NodeA Cannot Establish TCP Connection (Port 7800 by Default) to NodeB
TCP connection is used for asynchronous messaging. When the NodeB can't send/receive asynchronous messages, the other nodes aren't notified about started/finished jobs, so a parent jobflow running on NodeA keeps waiting for the event from NodeB. A heart-beat is vital for meaningful load-balancing, the same check-task mentioned above also checks a heart-beat from all Cluster nodes.

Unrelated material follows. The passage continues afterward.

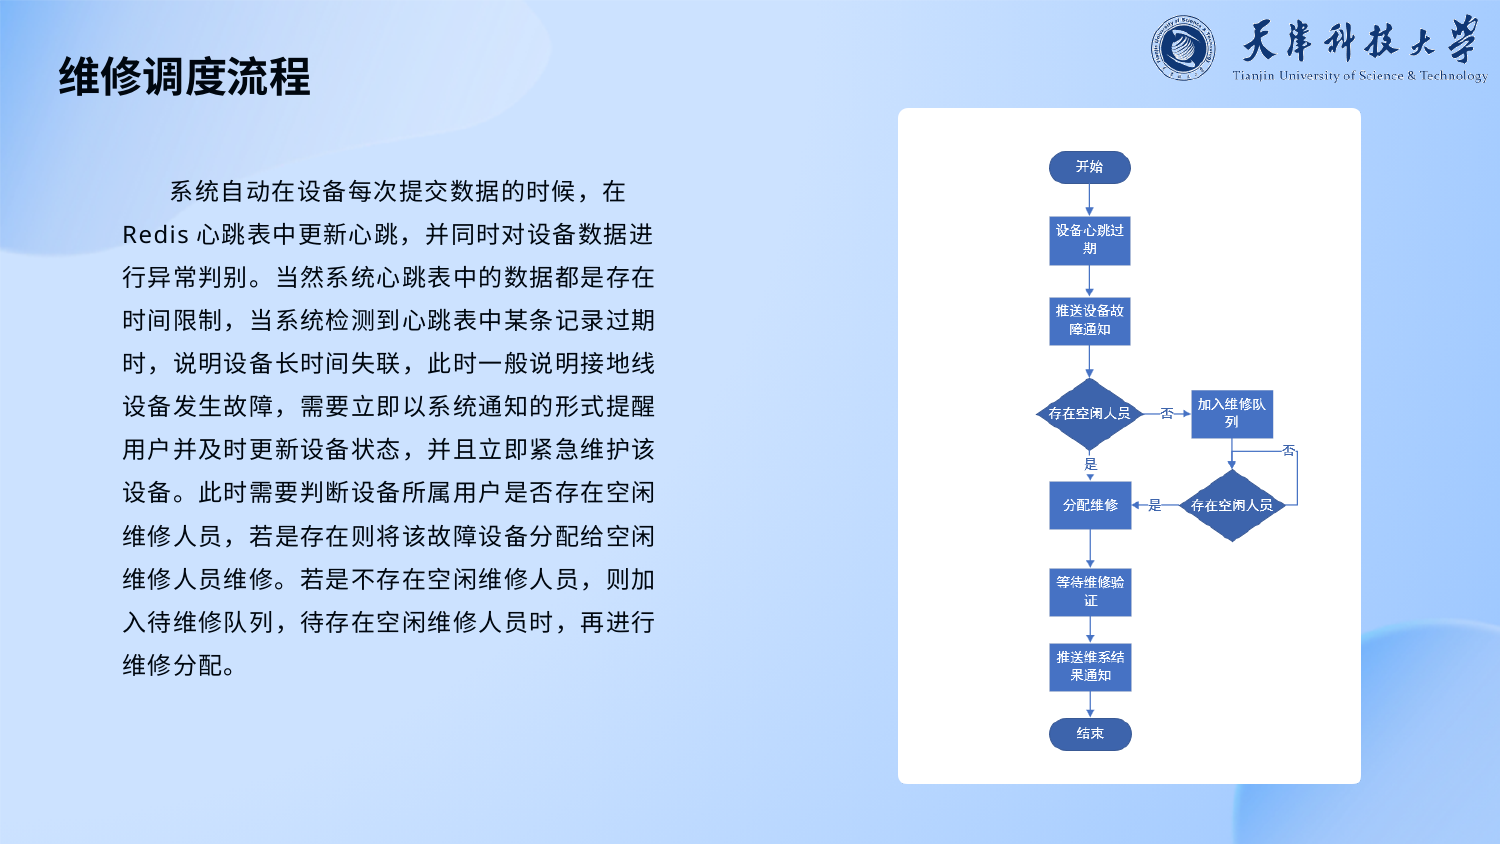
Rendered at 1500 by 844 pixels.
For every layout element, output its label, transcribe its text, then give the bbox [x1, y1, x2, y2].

picture [0, 0, 1500, 844]
text_box 维修调度流程 [43, 28, 1497, 117]
text_box 系统自动在设备每次提交数据的时候，在Redis心跳表中更新心跳，并同时对设备数据进行异常判别。当然系统心跳表中的数据都是存在时间限制，当系统检测到心跳表中某条记录过期时，说明设备长时间失联，此时一般说明接地线设备发生故障，需要立即以系统通知的形式提醒用户并及时更新设备状态，并且立即紧急维护该设备。此时需要判断设备所属用户是否存在空闲维修人员，若是存在则将该故障设备分配给空闲维修人员维修。若是不存在空闲维修人员，则加入待维修队列，待存在空闲维修人员时，再进行维修分配。 [106, 146, 693, 544]
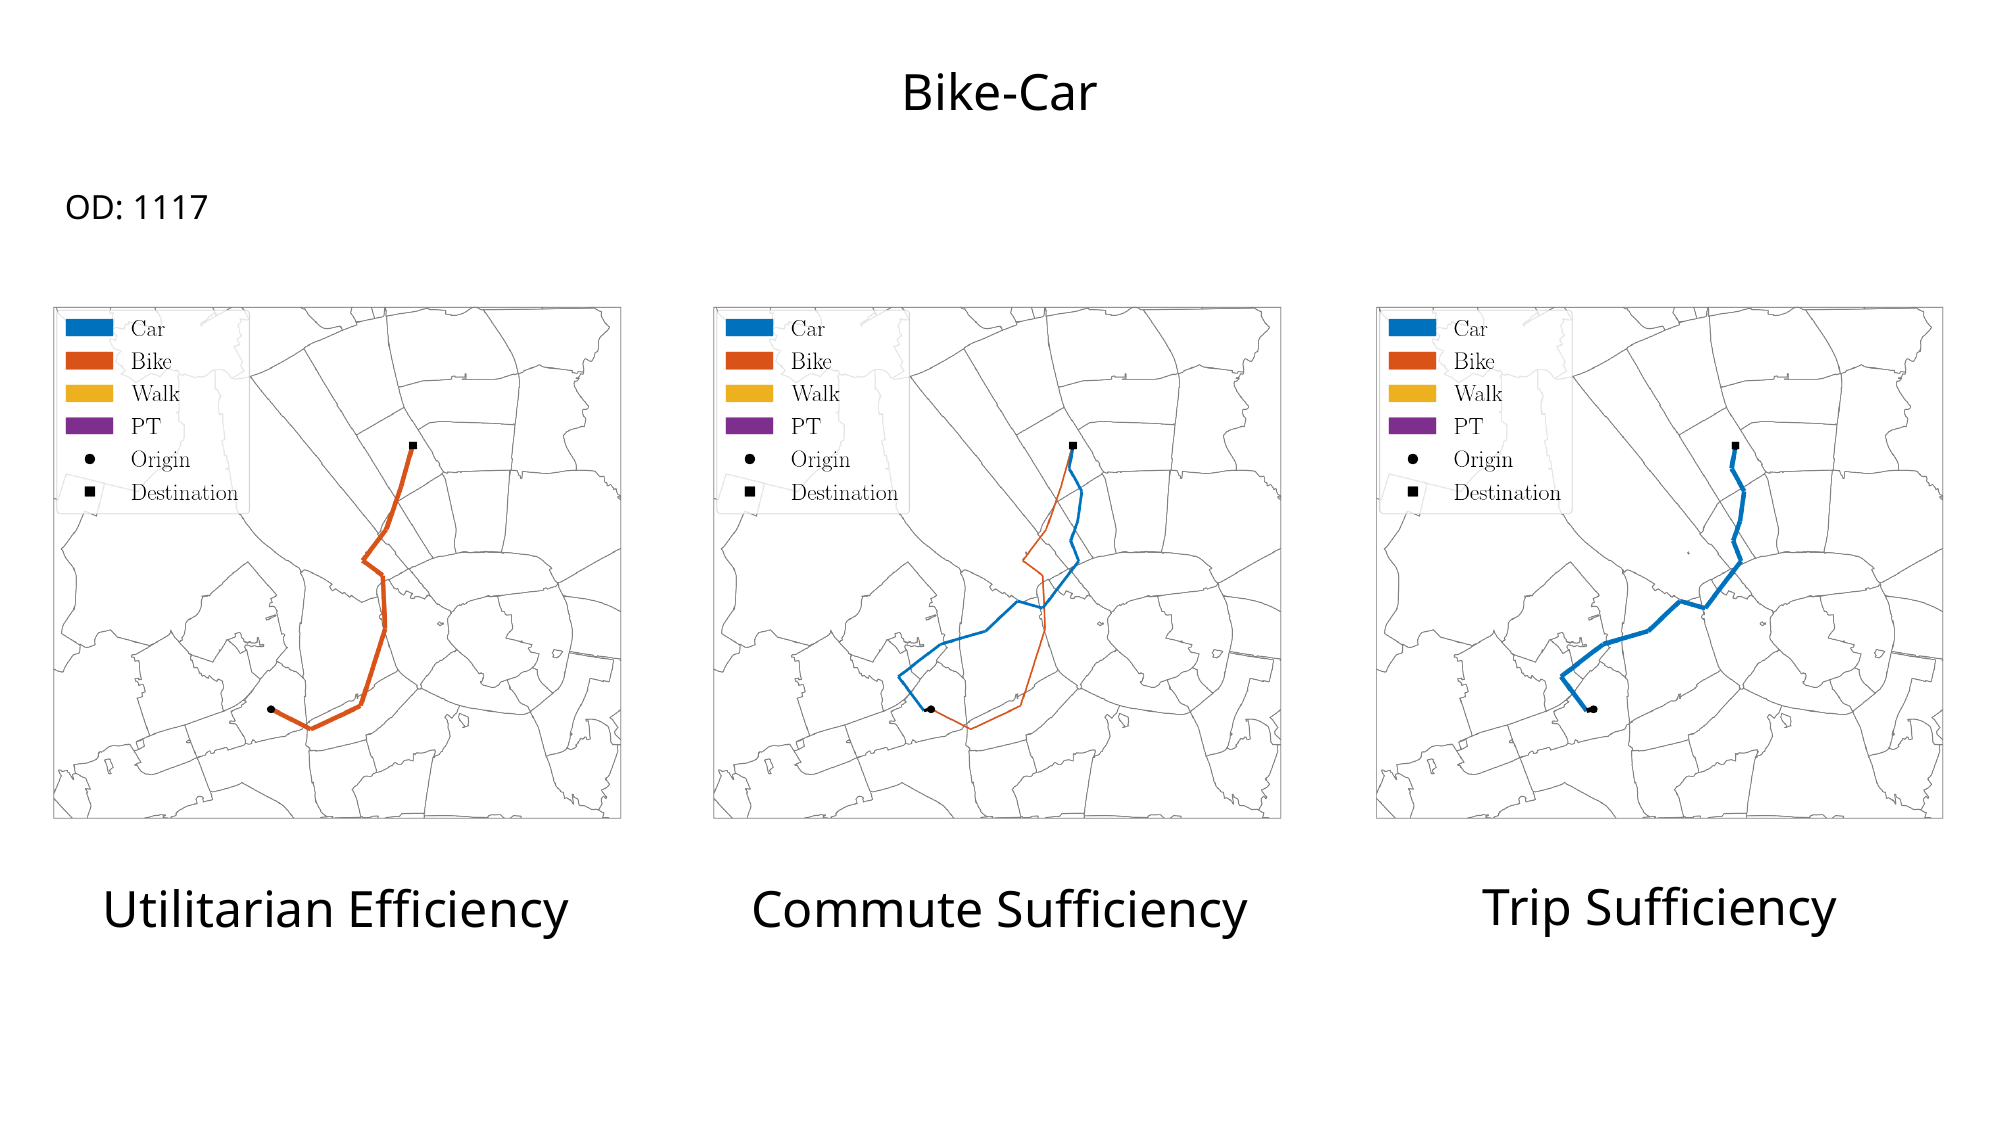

Time-line describing the scenario:
0s network connection between NodeA and NodeB is down
60s NodeA uses the last available NodeB heart-beat
0-40s check-task running on NodeA detects missing heart-beat from NodeB
status of NodeA or NodeB (the one with shorter uptime) is changed to
suspended
The following configuration properties set the time intervals mentioned above:
cluster.node.check.checkMinInterval
Periodicity of Cluster node checks, in milliseconds.
Default: 40000
cluster.node.sendinfo.interval
Periodicity of heart-beat messages, in milliseconds.
Default: 2000
cluster.node.sendinfo.min_interval
A heart-beat may occasionally be sent more often than specified by
cluster.node.sendinfo.interval
. This property specifies the minimum interval in milliseconds.Default: 500
cluster.node.remove.interval
The maximum interval for missing a heart-beat, in milliseconds.
Default: 50000